I've practised everything on goats before going after deer, stalking, shooting, tracking, field dressing etc. Deer are 100 times harder (bush hunting for me anyway). 

Tune and train, tune and train, tune and train. 2-3 sessions a week until Dec and you should be getting pretty good

----------


## Boar Freak

> Haha cheers shearer altho I have seen some roadkill that has looked pretty good .... I was planning on attending a coaching night here in otara ... getting properly setup with the correct equipment with help from the shop ... and hopefully joining the archery group out I  Whitford ... the idea was to relax and have some fun and practice and learn about what I was doing before joining mates hunting in December ... any advice you guys would give yourselves if you could when you were just getting up and running?

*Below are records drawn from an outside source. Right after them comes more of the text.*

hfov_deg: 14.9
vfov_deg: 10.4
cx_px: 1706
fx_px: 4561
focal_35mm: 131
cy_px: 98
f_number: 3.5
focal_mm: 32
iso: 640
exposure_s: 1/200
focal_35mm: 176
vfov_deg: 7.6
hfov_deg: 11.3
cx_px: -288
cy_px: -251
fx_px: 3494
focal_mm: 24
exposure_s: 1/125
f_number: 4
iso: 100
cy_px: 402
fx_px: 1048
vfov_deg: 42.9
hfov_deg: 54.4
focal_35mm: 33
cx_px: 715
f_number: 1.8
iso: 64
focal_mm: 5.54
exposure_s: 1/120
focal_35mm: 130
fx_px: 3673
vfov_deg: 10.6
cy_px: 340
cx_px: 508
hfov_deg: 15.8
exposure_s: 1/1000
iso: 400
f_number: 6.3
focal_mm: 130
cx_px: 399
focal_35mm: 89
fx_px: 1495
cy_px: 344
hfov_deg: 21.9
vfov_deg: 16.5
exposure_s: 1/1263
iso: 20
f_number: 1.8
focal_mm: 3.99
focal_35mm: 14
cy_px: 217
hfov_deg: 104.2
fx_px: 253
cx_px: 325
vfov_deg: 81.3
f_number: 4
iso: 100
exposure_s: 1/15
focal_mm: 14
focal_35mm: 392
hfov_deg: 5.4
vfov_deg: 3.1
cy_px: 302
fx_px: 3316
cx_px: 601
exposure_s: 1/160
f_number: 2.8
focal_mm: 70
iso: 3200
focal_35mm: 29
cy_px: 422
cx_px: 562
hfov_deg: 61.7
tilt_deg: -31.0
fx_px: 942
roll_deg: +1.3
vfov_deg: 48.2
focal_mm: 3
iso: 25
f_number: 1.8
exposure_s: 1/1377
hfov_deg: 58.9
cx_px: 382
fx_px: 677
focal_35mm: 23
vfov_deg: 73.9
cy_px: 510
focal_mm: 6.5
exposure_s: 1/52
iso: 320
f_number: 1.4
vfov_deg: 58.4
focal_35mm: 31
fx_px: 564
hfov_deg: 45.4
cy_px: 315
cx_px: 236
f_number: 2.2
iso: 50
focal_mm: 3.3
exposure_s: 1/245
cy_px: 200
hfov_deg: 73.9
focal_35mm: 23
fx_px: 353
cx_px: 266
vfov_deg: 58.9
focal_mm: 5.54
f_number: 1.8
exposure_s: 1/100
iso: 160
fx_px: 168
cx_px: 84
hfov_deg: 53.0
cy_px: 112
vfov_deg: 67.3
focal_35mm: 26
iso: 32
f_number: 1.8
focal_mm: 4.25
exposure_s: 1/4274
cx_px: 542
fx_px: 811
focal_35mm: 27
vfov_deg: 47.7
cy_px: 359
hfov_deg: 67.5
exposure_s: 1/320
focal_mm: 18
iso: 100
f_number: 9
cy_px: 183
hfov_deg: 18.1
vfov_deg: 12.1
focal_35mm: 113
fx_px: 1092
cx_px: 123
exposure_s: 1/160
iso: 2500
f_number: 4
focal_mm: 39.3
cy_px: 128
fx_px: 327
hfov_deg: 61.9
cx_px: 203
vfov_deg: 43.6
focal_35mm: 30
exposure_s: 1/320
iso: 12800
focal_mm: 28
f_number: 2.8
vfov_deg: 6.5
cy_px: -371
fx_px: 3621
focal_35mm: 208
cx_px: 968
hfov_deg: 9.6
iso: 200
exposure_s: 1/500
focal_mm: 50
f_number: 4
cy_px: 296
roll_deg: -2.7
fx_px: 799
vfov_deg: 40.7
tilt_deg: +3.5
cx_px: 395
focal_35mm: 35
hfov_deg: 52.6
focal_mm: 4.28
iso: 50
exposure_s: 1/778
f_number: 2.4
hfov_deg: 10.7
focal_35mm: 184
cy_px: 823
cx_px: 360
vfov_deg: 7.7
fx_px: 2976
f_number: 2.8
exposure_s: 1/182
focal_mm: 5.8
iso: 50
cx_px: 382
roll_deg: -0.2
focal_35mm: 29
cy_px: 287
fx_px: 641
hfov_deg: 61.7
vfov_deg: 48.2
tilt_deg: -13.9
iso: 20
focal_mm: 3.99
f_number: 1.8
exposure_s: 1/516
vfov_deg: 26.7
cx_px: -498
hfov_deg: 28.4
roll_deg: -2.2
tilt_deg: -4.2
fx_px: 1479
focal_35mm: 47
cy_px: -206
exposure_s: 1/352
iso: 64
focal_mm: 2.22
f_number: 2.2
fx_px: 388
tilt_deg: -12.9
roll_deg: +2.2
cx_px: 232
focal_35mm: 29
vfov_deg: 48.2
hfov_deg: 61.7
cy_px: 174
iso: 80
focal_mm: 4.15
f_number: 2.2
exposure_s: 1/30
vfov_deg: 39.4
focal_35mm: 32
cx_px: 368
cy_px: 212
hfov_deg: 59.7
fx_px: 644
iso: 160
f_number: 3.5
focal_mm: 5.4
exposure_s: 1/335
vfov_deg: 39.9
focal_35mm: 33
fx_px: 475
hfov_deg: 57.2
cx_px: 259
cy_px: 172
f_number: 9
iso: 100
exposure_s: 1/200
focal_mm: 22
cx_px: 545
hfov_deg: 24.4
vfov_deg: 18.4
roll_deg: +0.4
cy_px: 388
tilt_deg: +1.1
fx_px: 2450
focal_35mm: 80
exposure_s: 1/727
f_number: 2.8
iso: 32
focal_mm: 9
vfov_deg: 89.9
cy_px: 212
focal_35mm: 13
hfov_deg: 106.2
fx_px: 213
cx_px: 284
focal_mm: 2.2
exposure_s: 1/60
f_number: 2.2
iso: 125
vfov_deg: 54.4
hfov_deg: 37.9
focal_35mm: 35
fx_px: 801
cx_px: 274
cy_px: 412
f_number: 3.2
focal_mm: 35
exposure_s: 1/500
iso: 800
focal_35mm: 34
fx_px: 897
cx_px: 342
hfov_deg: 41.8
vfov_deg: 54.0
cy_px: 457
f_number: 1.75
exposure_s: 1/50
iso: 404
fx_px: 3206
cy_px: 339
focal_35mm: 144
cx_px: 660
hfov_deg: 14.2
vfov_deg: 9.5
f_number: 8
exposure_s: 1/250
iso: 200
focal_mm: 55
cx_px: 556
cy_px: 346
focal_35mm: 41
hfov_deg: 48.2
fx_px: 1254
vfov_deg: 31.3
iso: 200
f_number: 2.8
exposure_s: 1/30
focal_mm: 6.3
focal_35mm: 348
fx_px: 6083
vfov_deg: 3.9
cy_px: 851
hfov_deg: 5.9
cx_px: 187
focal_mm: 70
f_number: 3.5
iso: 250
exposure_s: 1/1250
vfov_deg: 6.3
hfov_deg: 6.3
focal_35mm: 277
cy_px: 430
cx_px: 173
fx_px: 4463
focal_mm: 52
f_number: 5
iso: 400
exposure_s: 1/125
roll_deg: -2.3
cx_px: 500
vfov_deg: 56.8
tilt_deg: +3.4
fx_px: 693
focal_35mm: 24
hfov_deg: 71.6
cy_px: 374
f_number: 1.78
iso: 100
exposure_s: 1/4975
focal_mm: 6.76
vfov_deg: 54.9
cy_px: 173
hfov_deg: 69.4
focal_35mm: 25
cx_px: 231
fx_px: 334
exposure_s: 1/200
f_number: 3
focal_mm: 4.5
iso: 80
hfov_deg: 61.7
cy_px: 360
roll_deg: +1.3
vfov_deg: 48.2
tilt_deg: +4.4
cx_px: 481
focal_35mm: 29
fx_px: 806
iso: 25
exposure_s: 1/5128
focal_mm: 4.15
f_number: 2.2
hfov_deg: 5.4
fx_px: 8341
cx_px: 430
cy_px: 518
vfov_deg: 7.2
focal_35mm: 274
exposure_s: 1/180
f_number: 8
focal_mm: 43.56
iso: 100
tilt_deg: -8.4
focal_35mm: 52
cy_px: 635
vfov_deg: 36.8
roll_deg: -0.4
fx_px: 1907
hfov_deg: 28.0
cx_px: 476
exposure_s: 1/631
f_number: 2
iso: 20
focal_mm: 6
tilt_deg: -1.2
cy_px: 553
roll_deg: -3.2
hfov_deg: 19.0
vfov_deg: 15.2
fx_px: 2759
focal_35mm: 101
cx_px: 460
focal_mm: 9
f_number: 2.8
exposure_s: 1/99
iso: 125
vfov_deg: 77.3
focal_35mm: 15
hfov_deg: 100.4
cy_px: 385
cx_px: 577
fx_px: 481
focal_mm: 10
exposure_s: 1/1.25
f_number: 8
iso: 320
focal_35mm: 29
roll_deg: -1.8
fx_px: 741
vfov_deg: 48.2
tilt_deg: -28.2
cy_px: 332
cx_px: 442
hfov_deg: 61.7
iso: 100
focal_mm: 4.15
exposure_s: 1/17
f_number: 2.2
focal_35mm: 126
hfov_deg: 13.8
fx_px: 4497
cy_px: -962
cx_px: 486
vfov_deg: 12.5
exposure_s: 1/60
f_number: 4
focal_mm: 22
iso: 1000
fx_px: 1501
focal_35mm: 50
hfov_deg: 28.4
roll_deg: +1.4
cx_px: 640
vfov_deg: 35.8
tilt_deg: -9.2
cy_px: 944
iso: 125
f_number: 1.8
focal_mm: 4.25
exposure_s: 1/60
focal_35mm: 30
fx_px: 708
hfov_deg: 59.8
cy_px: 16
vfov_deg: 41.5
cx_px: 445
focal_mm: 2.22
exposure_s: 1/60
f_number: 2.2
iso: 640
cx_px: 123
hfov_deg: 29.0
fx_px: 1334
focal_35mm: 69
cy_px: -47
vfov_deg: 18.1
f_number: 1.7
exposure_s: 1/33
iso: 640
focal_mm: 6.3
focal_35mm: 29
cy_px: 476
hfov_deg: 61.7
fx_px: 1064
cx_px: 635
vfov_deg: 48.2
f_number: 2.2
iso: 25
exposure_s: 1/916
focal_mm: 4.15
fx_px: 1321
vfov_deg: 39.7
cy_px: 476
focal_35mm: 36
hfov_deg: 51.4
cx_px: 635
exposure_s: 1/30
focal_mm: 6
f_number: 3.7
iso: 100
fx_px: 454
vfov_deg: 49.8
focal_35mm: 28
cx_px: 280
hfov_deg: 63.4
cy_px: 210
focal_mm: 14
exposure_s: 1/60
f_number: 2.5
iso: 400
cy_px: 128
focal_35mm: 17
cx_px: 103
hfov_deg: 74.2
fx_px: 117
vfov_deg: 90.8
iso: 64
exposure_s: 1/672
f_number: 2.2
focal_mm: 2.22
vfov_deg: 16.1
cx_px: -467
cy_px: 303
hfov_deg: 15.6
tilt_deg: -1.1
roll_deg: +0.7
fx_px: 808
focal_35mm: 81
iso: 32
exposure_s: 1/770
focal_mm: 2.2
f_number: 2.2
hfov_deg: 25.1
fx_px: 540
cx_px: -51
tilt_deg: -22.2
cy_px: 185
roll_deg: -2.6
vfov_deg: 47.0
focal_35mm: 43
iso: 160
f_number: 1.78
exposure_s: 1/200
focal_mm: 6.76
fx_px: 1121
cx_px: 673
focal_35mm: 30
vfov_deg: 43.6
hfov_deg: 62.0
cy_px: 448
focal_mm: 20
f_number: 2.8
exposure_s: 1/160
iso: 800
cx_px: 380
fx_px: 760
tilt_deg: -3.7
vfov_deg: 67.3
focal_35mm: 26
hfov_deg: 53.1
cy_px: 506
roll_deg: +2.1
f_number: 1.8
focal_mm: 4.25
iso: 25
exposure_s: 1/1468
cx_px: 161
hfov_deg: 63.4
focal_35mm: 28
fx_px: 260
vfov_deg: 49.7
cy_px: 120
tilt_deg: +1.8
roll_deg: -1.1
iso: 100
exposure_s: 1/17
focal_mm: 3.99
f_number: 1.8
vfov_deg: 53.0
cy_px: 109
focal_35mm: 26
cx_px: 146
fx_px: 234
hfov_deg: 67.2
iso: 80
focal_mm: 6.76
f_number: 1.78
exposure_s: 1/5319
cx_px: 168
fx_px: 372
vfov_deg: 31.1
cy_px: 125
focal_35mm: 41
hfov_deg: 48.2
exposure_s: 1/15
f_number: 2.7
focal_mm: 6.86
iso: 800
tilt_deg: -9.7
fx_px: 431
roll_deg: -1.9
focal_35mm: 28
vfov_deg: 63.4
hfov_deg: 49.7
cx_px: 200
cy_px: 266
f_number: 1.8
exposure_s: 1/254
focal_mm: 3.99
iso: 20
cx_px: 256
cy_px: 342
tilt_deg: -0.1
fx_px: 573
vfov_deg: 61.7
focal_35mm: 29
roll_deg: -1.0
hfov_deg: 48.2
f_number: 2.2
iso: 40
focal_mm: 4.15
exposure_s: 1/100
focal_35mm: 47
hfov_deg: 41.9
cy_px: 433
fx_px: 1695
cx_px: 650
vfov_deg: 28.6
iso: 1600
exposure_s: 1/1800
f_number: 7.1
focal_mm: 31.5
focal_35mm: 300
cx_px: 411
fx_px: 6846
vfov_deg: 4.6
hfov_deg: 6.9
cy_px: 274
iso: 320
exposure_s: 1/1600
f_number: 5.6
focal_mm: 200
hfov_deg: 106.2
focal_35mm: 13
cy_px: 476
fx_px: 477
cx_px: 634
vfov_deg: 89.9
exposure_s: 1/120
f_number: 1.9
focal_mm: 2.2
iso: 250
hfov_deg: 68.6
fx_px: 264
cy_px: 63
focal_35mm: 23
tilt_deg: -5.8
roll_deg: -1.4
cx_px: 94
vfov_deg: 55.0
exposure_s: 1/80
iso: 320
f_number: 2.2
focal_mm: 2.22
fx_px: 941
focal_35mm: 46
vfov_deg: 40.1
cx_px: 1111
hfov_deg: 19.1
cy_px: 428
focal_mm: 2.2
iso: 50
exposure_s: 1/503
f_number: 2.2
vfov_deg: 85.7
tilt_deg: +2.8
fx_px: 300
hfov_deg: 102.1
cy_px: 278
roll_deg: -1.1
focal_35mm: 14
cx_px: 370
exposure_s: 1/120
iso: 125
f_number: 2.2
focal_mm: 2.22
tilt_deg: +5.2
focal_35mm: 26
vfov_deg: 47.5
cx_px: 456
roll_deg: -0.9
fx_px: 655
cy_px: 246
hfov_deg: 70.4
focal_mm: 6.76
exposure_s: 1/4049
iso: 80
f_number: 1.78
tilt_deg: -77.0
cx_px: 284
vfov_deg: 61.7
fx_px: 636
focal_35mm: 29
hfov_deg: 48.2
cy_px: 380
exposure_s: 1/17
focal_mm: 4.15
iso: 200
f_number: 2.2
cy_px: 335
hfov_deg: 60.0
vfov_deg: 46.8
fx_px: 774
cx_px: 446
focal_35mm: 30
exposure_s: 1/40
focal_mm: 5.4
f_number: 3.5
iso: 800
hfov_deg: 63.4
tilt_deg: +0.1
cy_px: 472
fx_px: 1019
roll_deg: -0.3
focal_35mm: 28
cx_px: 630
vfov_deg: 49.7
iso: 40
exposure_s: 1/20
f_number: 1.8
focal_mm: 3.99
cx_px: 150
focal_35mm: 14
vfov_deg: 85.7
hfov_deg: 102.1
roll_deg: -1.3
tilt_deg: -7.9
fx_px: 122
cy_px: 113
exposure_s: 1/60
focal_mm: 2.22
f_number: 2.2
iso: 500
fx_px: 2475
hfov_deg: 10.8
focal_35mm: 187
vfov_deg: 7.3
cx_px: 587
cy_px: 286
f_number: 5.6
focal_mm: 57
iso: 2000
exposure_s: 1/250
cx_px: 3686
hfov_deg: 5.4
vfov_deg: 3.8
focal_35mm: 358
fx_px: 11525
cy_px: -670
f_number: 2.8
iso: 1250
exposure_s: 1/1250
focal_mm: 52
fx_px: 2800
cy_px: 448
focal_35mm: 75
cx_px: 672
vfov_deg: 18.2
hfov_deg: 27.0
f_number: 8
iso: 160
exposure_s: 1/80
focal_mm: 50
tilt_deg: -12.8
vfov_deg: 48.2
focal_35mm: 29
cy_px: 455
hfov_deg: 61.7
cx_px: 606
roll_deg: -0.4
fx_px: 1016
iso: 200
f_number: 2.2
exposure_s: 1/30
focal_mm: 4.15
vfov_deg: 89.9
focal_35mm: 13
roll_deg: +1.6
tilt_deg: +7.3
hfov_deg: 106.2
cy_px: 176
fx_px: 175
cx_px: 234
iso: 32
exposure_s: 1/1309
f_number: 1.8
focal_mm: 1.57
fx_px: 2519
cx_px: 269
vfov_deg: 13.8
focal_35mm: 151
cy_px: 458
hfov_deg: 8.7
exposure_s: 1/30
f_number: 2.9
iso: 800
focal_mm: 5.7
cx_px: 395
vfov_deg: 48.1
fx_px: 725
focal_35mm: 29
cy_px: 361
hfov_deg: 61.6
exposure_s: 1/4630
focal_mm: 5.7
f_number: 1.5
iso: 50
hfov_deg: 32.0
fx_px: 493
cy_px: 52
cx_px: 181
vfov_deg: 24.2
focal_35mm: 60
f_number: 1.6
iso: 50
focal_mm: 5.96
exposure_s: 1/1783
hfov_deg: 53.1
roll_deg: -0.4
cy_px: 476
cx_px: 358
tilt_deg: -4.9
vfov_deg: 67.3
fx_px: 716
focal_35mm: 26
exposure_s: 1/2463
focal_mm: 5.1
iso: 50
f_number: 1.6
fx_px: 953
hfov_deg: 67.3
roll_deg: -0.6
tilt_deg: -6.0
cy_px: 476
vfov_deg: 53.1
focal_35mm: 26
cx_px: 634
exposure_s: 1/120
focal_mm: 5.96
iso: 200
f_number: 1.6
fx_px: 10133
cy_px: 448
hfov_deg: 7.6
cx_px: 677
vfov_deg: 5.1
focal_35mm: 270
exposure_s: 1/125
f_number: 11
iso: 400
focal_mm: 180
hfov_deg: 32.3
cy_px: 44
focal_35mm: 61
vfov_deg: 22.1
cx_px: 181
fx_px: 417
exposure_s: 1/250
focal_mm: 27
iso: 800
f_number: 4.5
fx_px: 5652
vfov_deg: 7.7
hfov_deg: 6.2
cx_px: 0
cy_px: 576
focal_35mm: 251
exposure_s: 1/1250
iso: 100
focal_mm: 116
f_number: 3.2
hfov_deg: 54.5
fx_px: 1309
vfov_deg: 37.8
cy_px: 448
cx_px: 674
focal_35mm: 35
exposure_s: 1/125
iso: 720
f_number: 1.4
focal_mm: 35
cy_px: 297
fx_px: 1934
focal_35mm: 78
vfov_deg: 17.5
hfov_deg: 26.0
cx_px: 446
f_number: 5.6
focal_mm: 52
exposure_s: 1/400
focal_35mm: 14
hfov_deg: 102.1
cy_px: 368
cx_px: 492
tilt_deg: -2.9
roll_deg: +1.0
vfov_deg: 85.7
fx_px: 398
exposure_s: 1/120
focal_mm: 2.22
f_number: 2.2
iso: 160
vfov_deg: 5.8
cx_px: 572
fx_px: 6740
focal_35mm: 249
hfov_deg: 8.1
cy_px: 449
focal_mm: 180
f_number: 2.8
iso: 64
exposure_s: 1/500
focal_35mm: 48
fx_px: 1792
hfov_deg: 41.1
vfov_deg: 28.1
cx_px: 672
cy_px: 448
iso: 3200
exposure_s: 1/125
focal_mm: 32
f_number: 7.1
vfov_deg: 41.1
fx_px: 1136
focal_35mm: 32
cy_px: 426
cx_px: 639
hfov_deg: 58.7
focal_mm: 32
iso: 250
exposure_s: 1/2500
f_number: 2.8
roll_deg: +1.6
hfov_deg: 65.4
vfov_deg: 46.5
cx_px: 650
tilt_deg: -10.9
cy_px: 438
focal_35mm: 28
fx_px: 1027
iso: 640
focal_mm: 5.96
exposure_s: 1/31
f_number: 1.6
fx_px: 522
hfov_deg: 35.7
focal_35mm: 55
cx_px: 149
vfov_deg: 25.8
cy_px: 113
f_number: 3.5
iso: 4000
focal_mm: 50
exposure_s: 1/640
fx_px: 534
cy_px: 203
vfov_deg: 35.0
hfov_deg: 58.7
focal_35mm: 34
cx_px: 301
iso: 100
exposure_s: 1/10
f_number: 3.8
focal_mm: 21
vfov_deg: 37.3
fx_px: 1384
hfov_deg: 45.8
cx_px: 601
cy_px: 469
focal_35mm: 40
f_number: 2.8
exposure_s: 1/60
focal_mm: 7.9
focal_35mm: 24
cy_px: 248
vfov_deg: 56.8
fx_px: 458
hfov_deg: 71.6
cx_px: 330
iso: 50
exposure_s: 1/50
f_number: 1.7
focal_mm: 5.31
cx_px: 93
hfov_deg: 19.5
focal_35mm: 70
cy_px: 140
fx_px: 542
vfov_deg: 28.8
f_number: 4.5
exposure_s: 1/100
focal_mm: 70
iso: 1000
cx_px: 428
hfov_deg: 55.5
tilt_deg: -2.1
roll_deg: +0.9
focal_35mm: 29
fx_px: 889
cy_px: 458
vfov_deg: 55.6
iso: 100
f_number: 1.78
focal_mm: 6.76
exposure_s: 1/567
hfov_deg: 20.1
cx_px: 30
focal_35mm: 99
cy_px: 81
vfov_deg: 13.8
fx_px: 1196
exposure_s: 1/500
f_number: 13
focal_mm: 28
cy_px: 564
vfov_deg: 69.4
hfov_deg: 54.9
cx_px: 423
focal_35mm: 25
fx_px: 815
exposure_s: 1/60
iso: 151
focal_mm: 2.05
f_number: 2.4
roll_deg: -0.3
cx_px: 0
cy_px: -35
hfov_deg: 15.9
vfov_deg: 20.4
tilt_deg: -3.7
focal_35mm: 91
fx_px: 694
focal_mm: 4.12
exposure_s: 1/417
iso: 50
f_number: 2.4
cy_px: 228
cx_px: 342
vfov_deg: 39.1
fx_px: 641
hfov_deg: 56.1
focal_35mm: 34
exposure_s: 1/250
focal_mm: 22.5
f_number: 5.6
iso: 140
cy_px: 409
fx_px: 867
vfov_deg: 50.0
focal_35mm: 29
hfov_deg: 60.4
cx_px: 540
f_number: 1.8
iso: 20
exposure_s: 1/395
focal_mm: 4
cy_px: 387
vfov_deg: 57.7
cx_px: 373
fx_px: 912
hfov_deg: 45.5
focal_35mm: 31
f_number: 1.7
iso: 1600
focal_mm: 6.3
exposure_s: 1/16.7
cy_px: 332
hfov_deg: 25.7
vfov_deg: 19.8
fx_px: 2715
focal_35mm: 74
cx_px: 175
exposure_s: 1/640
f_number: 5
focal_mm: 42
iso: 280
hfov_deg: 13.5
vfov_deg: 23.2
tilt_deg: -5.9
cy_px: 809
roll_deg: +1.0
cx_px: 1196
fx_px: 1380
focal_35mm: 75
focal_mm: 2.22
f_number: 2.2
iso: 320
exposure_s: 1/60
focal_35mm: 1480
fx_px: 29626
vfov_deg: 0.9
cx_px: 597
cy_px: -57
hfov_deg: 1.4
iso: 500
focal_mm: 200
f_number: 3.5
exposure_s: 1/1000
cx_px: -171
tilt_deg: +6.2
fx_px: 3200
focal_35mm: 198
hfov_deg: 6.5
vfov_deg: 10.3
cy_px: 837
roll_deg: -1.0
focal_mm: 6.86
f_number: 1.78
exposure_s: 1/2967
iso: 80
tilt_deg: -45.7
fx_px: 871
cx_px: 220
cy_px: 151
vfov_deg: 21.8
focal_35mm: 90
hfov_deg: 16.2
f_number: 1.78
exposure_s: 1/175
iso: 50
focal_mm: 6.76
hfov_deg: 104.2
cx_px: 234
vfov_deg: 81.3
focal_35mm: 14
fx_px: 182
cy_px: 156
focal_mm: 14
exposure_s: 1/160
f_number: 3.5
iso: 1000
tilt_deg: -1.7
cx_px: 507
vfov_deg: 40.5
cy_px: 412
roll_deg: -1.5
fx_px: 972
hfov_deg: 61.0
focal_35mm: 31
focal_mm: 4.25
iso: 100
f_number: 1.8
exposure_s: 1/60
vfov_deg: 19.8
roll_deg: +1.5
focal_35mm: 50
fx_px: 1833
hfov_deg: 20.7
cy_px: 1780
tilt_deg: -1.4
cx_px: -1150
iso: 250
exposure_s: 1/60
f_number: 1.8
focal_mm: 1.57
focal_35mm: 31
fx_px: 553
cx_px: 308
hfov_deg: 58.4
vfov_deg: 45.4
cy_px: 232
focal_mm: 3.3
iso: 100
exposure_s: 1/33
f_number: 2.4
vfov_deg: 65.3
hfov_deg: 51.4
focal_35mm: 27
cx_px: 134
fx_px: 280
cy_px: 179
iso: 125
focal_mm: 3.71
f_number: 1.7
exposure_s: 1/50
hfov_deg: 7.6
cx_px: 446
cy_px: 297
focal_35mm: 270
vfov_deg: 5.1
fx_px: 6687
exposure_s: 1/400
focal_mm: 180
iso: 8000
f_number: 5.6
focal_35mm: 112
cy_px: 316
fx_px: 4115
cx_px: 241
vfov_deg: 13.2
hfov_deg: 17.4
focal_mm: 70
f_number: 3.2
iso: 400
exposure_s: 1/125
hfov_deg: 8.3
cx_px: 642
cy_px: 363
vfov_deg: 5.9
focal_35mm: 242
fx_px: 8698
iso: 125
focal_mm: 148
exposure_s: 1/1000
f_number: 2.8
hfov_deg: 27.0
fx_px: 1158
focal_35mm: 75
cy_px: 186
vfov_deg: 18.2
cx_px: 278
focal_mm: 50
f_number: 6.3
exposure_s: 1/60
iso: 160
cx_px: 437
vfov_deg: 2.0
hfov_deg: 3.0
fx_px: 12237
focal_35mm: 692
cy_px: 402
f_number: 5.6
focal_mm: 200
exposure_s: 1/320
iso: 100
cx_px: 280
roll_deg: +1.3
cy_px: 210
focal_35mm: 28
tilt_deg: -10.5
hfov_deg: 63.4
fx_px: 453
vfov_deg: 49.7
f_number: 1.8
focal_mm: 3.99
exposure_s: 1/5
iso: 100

Don't spend thousands on gear until you did a bit of hunting in case you don't like it. Get an average bow(maybe even sh) that's matched to your strength and LOP and good quality arrows and broad heads. I think fixed blades are a bit more forgiving at angle shots. Don't forget to line up the broad heads and I spin test all the arrows before shooting.

----------


## w8indq

> Hi all
> 
> New to the forums and hunting in general not to mention bow hunting. I am in the process of getting setup with the help of a shop here who seem to really helpful and wanting to get the setup correct for me. i was hoping you guys might have some advice or does and donts ... really any suggestions or comments welcome


Where are you from, if you want to do more hunting based target shooting send me a message and I will show ya franklin county archers in ramarama/bombay

Sent from my GT-I9505 using Tapatalk

----------


## Sideshow

> And don't eat stuff off the sidewalk, no matter how good it looks.


Even carrots next to the karbarb van :Sick:

----------